Which lines of the entries below contain the word "Nächte"? Select and copy each of those lines, counting only matches with the same capitalization.

□ □ □ □ □

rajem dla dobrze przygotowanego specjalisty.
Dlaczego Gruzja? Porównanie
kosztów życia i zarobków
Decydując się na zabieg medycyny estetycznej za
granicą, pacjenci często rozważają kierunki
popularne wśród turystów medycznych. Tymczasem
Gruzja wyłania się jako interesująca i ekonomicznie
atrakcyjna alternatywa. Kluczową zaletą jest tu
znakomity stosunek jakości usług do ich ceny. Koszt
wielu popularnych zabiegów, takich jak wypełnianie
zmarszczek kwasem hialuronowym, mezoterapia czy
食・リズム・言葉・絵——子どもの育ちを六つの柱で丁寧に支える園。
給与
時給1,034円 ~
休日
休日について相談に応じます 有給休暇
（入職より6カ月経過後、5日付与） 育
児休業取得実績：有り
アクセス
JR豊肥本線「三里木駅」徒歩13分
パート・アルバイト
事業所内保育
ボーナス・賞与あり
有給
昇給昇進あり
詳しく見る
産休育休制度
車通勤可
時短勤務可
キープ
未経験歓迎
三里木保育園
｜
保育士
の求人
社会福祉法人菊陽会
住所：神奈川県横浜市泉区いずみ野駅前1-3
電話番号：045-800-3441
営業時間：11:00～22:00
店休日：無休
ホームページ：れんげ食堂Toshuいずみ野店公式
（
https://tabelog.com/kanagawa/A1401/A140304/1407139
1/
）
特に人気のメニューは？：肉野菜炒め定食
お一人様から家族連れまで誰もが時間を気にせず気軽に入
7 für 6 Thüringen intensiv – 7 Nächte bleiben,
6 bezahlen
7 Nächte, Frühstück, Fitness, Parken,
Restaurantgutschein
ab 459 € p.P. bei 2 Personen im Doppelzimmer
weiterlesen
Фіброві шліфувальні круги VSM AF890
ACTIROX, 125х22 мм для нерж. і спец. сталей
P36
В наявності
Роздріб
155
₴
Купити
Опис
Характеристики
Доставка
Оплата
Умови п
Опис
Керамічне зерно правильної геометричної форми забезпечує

□ □ □ □ □

◆ **EXPECTED ANSWER**
7 für 6 Thüringen intensiv – 7 Nächte bleiben,
7 Nächte, Frühstück, Fitness, Parken,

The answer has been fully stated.